= PROBLEM DETAILS =
Could you reproduce every record below exactly, excluding all pictures?

(Records from a collection)
::::
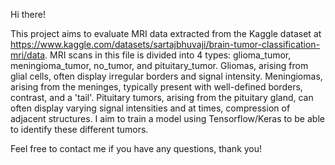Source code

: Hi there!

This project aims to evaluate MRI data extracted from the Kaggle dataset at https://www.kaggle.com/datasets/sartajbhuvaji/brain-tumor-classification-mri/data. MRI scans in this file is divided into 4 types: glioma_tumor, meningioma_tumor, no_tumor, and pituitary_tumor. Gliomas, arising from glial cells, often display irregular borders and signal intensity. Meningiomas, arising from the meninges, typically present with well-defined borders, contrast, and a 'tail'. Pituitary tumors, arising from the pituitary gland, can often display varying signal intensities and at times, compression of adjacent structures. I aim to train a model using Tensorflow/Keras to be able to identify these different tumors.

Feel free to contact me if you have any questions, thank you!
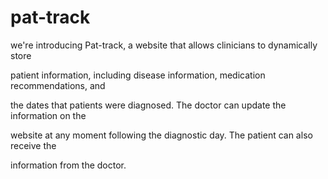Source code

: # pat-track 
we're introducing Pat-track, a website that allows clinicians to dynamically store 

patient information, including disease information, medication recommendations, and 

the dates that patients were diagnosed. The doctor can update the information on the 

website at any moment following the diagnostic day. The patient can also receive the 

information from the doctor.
::::
= SOLVED EXERCISE =
Source code

: Hi there!

This project aims to evaluate MRI data extracted from the Kaggle dataset at https://www.kaggle.com/datasets/sartajbhuvaji/brain-tumor-classification-mri/data. MRI scans in this file is divided into 4 types: glioma_tumor, meningioma_tumor, no_tumor, and pituitary_tumor. Gliomas, arising from glial cells, often display irregular borders and signal intensity. Meningiomas, arising from the meninges, typically present with well-defined borders, contrast, and a 'tail'. Pituitary tumors, arising from the pituitary gland, can often display varying signal intensities and at times, compression of adjacent structures. I aim to train a model using Tensorflow/Keras to be able to identify these different tumors.

Feel free to contact me if you have any questions, thank you!
Source code

: # pat-track 
we're introducing Pat-track, a website that allows clinicians to dynamically store 

patient information, including disease information, medication recommendations, and 

the dates that patients were diagnosed. The doctor can update the information on the 

website at any moment following the diagnostic day. The patient can also receive the 

information from the doctor.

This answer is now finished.